**Task prompt**
In the records below, find the line containing "right shoulder: (227, 200)" and restate it and all lines after it exactly, through the last line.

**Input for this task**
────

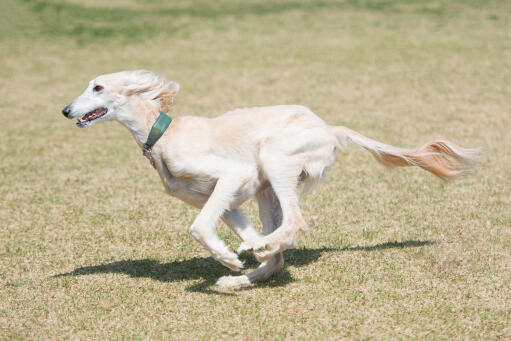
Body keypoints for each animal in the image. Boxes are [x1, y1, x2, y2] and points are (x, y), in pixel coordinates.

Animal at [61, 69, 480, 286]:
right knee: (278, 249)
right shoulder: (227, 200)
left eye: (97, 87)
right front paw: (236, 260)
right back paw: (247, 271)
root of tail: (328, 127)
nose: (65, 111)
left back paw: (254, 255)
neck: (161, 133)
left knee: (295, 222)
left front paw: (229, 258)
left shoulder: (232, 174)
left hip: (273, 158)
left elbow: (198, 227)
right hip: (267, 189)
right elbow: (226, 229)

────

**Exercise output**
right shoulder: (227, 200)
left eye: (97, 87)
right front paw: (236, 260)
right back paw: (247, 271)
root of tail: (328, 127)
nose: (65, 111)
left back paw: (254, 255)
neck: (161, 133)
left knee: (295, 222)
left front paw: (229, 258)
left shoulder: (232, 174)
left hip: (273, 158)
left elbow: (198, 227)
right hip: (267, 189)
right elbow: (226, 229)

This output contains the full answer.